Ingestion and normalization
Connectors pull content from common repositories (drives, wikis, ticketing systems, git, internal databases). Ingestion supports incremental sync and webhooks so changes propagate quickly.
Documents are cleaned, structured, and enriched with metadata (owner, timestamps, tags, tenant, confidentiality level). Where required, sensitive fields can be redacted before indexing.
Chunking strategy
Chunking is performed along semantic and structural boundaries (headings, sections, tables) rather than fixed token sizes alone. Controlled overlap preserves context without inflating retrieval noise.
Each chunk retains stable references to the source document and location, enabling precise citations and audit trails.
Hybrid retrieval and reranking
Knowledge retrieval combines lexical search (for exact terms, identifiers, and numbers) with vector similarity (for semantic matching). Filters enforce tenant separation and permissioning before reranking occurs.
A reranker then selects the most useful passages for the query, improving precision and reducing the risk of irrelevant context contaminating the answer.
Citations and proof
Agents receive context bundles that include the retrieved passages and their source identifiers. Outputs can include citations with document name, section anchor, and last-updated timestamps.
When knowledge coverage is incomplete or contradictory, the agent can surface uncertainty explicitly and propose next steps (e.g., request missing documents or escalate to a human reviewer).
Freshness and change control
Freshness is managed through incremental indexing, cache invalidation, and optional recency boosting. For high-stakes workflows, the system can perform live fetches from authoritative sources (subject to policy) before finalizing an answer.
Versioning of sources supports audits and reproducibility, especially when regulatory or contractual decisions depend on specific document snapshots.
Security and prompt-injection resilience
Sources are treated as untrusted by default.
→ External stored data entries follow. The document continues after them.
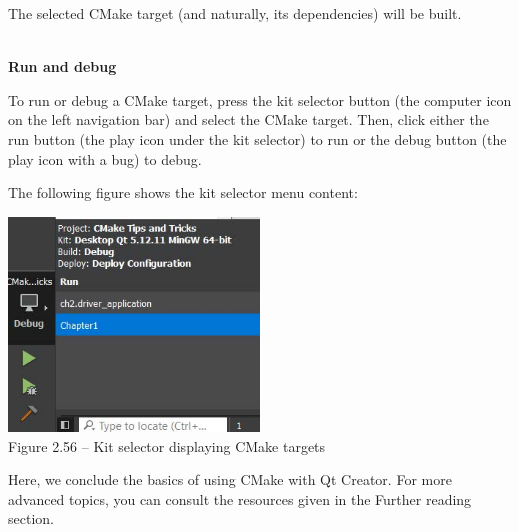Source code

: The selected CMake target (and naturally, its dependencies) will be built.

\hspace*{\fill} \\ %
\noindent
\textbf{Run and debug}

To run or debug a CMake target, press the kit selector button (the computer icon on the left navigation bar) and select the CMake target. Then, click either the run button (the play icon under the kit selector) to run or the debug button (the play icon with a bug) to debug.

The following figure shows the kit selector menu content:

\begin{center}
\includegraphics[width=0.5\textwidth]{content/1/chapter2/images/56.jpg}\\
Figure 2.56 – Kit selector displaying CMake targets
\end{center}

Here, we conclude the basics of using CMake with Qt Creator. For more advanced topics, you can consult the resources given in the Further reading section.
The system isolates instructions found in documents, prevents them from modifying system policies, and enforces that only explicit user intent can trigger side-effectful tool calls.
RBAC/ABAC is enforced at retrieval time, ensuring agents only see what the requesting principal is allowed to access.
Quality measurement
Knowledge quality is measured using golden queries and retrieval metrics (precision, recall@k), combined with answer-level metrics such as citation coverage and groundedness.
These signals feed continuous improvement of chunking, metadata, and reranking policies.